Regard sur l’année nouvelle
Ewlyne Guillaume, Co-directrice du Centre Dramatique Kokolampoe et metteure en scène.
Dans quel état d’esprit abordez-vous 2021 ?
Nous sommes dans une période qui demande plus de profondeur, même-si on aime rire en écrivant. Il y a une forme de gravité qui s’impose, c’est une période de réflexion. On a toujours réfléchi sur notre programmation, mais malgré tout le soin que nous y avons porté, je crois que le moment est venu de se pencher sur des projets engagés et sensibles. Notre état d’esprit est dicté par les difficultés du temps, tout en respectant l’esprit du théâtre équitable.
Comment pensez-vous y parvenir ?
Il faut s’ouvrir aux autres, malgré ces conditions difficiles de voyage.
D’abord, en mettant l’accent sur les résidences. Le centre dramatique a toujours accueilli des artistes du monde entier : la Russie, le Vietnam, le Japon. Mais cela restait ponctuel, comme une plongée dans l’ailleurs. Là, il s’agit d’avoir une nouvelle approche, moins centrée sur l’exigence de rendus figés et contraints. Apprendre la patiente d’accueillir des personnes avec un projet, qui émergera peut-être durant leur séjour en Guyane ou peut-être plus tard. En ce moment, nous accueillons une jeune autrice de théâtre issue de l’ENSATT et leurs responsables partagent notre vision.
La programmation de Gustave Akakpo participe-t-elle de cette ouverture ?
Tout à fait. Gustave Akakpo, est un auteur et comédien togolais, ami du théâtre. Il sera en résidence de création du 18 février au 3 mars. Trois de ses œuvres seront à l’affiche : Habbat Alep, Comme la France est belle ! et La véridique histoire du petit Chaperon Rouge, que j’aurai le plaisir de mettre en scène.
Il est parmi les rares écrivains à pouvoir parler des problèmes graves avec un humour décapant et truculence. Parfois pour sensibiliser le public, on peut utiliser la comédie, on peut le toucher autrement. C’est bien pour la Guyane, de recevoir des auteurs qui nous ressemblent. Son écriture est musicale et empreinte d’Afrique, mais sans être ethnocentrée. C’est quelqu’un de notre temps, ouvert au monde et ça, ça fait beaucoup de bien.
D’ailleurs, la programmation fait toujours une belle place aux créations guyanaises, car il faut s’entraider. Il est important que nous diffusions nos propres créations. C’est la seule façon de progresser et d’oxygéner sa créativité.
Comment envisagez-vous l’année pour les étudiants du DUPMA ?

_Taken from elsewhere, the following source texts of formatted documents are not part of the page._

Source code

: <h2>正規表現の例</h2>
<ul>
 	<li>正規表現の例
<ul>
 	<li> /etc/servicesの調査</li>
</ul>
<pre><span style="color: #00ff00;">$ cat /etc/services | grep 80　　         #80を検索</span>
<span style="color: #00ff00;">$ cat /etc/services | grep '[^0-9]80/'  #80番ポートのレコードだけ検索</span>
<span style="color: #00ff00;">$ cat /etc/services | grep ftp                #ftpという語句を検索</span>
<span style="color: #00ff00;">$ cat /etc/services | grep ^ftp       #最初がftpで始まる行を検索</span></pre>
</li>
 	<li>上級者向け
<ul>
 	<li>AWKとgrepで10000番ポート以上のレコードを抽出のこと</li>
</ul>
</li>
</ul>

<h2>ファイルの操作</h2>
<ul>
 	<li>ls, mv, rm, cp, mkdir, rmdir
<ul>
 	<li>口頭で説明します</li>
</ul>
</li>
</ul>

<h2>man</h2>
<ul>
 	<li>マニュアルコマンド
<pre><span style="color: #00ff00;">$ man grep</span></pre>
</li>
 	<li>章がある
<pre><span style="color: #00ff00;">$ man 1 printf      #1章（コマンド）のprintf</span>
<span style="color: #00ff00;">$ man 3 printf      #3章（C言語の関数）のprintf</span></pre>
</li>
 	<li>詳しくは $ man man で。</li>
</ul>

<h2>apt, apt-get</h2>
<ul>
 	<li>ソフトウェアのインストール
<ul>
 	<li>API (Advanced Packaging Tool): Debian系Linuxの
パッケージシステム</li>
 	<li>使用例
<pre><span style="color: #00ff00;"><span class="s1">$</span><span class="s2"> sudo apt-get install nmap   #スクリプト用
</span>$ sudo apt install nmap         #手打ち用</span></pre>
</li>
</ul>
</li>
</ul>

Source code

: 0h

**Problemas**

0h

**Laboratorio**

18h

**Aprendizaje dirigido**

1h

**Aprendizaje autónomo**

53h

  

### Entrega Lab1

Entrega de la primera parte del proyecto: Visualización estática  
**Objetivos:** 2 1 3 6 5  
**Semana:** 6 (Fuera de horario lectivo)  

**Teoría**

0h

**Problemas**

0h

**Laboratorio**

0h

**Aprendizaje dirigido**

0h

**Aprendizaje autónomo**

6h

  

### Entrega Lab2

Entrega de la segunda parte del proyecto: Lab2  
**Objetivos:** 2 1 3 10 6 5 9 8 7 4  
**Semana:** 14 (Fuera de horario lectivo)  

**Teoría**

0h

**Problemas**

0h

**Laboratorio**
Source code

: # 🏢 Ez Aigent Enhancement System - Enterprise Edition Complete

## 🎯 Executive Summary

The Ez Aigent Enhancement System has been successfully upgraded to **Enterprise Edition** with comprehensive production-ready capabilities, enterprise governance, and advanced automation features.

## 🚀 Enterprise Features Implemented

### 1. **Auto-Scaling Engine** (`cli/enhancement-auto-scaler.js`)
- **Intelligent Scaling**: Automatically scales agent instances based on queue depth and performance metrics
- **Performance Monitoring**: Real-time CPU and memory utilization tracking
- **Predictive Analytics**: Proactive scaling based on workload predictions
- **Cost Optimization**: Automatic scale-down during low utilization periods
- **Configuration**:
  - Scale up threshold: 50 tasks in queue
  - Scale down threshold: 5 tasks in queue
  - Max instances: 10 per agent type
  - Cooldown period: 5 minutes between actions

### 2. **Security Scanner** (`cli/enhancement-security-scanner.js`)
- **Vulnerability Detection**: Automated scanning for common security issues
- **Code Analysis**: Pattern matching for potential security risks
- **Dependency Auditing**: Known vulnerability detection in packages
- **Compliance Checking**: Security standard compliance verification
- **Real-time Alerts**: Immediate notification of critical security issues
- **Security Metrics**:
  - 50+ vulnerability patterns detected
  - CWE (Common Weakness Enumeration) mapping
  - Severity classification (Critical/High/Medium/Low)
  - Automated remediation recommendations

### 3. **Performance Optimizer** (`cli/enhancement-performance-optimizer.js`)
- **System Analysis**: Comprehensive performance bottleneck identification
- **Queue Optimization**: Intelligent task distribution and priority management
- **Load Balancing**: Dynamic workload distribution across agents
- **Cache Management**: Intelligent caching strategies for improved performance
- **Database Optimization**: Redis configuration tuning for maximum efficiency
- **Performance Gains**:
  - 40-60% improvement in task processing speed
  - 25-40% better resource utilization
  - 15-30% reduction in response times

La transmission est plus que jamais essentielle. Dans ma direction avec les acteurs, j’ai acquis encore plus de bienveillance. Je suis très sensible à la naissance du talent, à cette foi en soi. On croit de moins en moins, parce qu’on est fragilisé par la société de consommation, désenchanté face à la politique, face à la science. Pourtant, je crois en une amélioration possible du monde grâce à ces jeunes professionnels.
Nous restons aussi ouverts à l’échange entre professionnels et notamment avec le Théâtre des Calanques à Marseille et le Collectif Ma’théâ, à Reims. Avec la crise sanitaire, dont nous ne connaissons pas l’issue, se produire en spectacle va être très difficile cette année. Nous avons cependant choisi d’accueillir 8 étudiants, dont nous suivons les progrès au sein de leur école de théâtre. Nos étudiants, en formation au DUPMA, entameront un travail de création avec eux, avant de partir à leur tour en stage dans l’hexagone, pour continuer la collaboration. Plus qu’un jumelage, c’est une expérience partagée, des plateaux partagés, de nouveaux liens qui se créent.
Les restrictions sanitaires ne sont donc pas un obstacle à la création ?
Ça peut paraitre un peu utopique de dire « on va envoyer nos comédiens en stage », mais cela se fait dans le cadre d’un diplôme universitaire ; il faut en assurer la continuité.
Et bien sûr, on espère accueillir des spectacles. Nous recherchons et mettons déjà en place des solutions pour accueillir le public en extérieur. C’est une autre dimension du plateau technique à trouver. Cela veut dire aussi que nos créations, qui portaient jusque-là la marque du confinement, à 5,50m d’ouverture de plateau, peuvent s’imaginer dans des espaces plus larges. À partir de cela, on peut travailler de façon plus ample, or, encore une fois, notre époque a besoin d’amplitude. Dans cette période où tout tend à se racornir, se refermer sur soi, l’esprit des artistes reste avide d’espace et de lumière.